PAGE TEXT ::
━━━━━━━━

A concentrating system isn't going to reduce the overall degradation -- yes, there's less critical surface, but it's weathered about the same as a nonconcentrating surface, and affects proportionately more generating capacity.
Or at least that's the theory.
NREL conduct longevity / degradation studies for numerous specific PV panel designs and products. Degredation ranges between about 0.5% and 0.8% per year, with an effective lifetime of 20-30 years.
Rough number, and actual results depend on specific siting characteristics and events. A tornado passing overhead, sandstorm, or very severe hail, may significantly negatively affect experienced lifetime.
I was actually thinking in terms of the pv and concentrating layers being physically separate, with a way to replace the concentrating layer similar to how roads are regularly resurfaced by removing an inch or two of surface and laying new asphalt.
The lifetime is better than 20 years. They produce 80% off their original power after 20 years but it's not like they stop working. Nobody would bother replacing them at that point.
Correct, in that the degredation is to about 80% of original rated life. Actually, checking on NREL's site, it looks as if there's been some improvement, with 25 years a more accurate estimate. https://www.nrel.gov/pv/lifetime.html
However the point remains that 20-25 years is the standard rated lifetime for planning and estimating purposes.
My 5 min of reading the article and thinking about it idea is thus:
A slanted roof angled to shade and water/snow protect the road, shedding runoff in to a gravel area beside the road with drainage considerations accounted for. The far side might have some sort of attached tarp over part of it, and there'd be a gap between top of said tarp and the bottom of the panel roof. That would promote heat-stack ventilation along the underside of the panels and thus also SOME cooling.
Those things are necessary to get the opimimum amount of electricity but the point of solar roads is to sacrifice some efficiency for the benefit of having huge amounts of surface area. The amount of paved highway in developed countries is enormous, so even massively inefficient solar roads could supply all the electricity necessary and more.
Go, fire up your favourite sattelite image service and check out how much of a typical urban area is really sunlit streets or parking lots. Bonus points for images where the cars that are present are on it. Ah and in an urban environment count shadows in. And quarter whatever figure you got because of dirt, abrasion and failure.
And now compare them to the areas of rooftops you find. Go ahead and do it.
If we're talking about highways, you can usually find large stretches of empty space immediately alongside them, at least the same width as the road itself.
Sure, and above the road, and on the tops of buildings, and all over the place. Solar roads are a bizarre idea. The only point I was making in my post is that if all roads generated electricity they wouldn't need to be very efficient, so using that argument against solar roads is flawed logic.

━━━━━━━━

TASK REQUIREMENTS ::
a) Please condense the paragraph in the solar roads thread that begins "A slanted roof angled" into a short bulleted list that keeps its main facts.
b) From the solar roads thread, write out the stretch from "Rough number, and" through "affect experienced lifetime." with "tornado" changed to "hurricane".

DATASET ENTRIES ::
━━━━━━━━

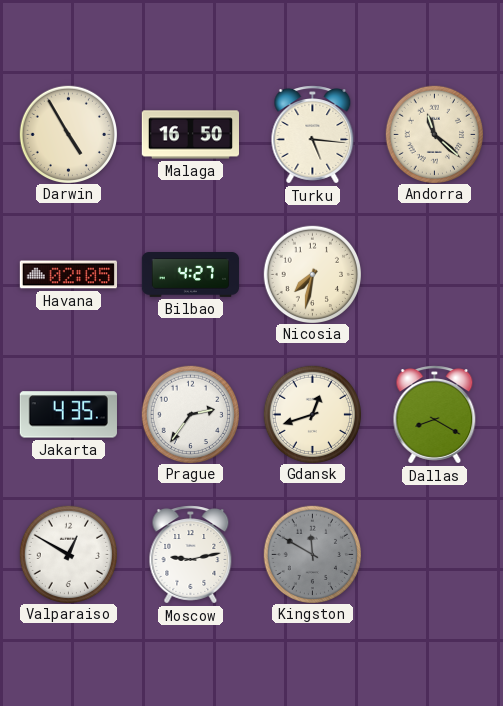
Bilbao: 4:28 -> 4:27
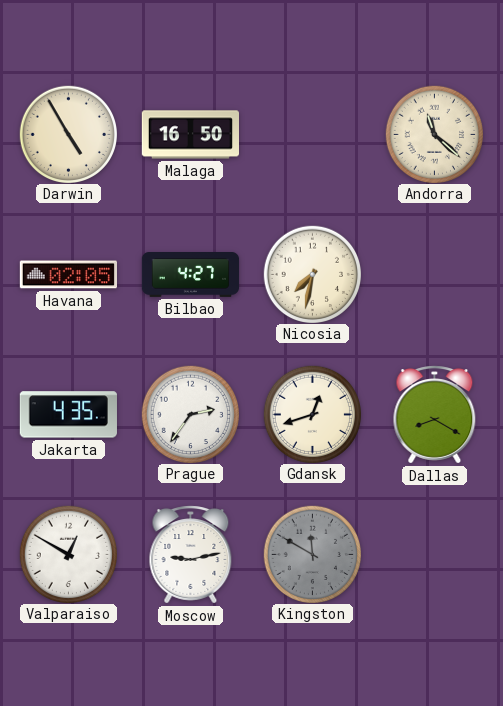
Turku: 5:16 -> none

━━━━━━━━

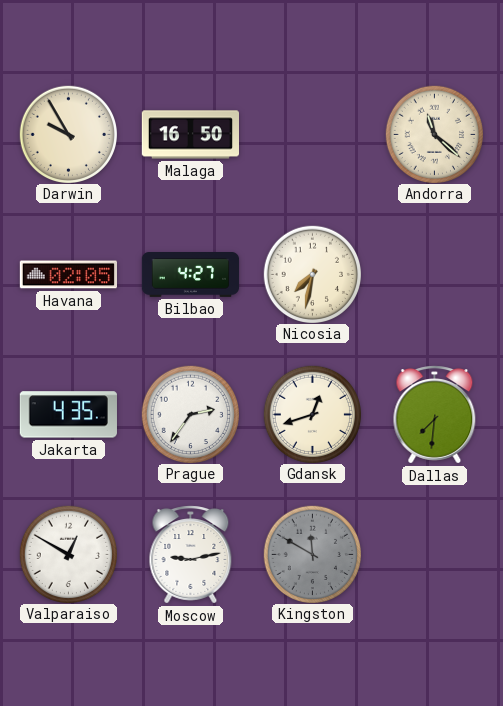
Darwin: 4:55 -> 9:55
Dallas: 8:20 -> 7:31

━━━━━━━━

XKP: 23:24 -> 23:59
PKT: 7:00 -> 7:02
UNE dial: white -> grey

━━━━━━━━

ANSWERS PROVIDED ::
a)
- A slanted roof over the road would shade it and protect it from water and snow.
- Runoff would drain into a gravel area beside the road, with drainage accounted for.
- Part of the far side might be covered by an attached tarp, leaving a gap between the top of the tarp and the bottom of the panel roof.
- That gap would promote heat-stack ventilation along the underside of the panels, giving some cooling.

b)
Rough number, and actual results depend on specific siting characteristics and events. A hurricane passing overhead, sandstorm, or very severe hail, may significantly negatively affect experienced lifetime.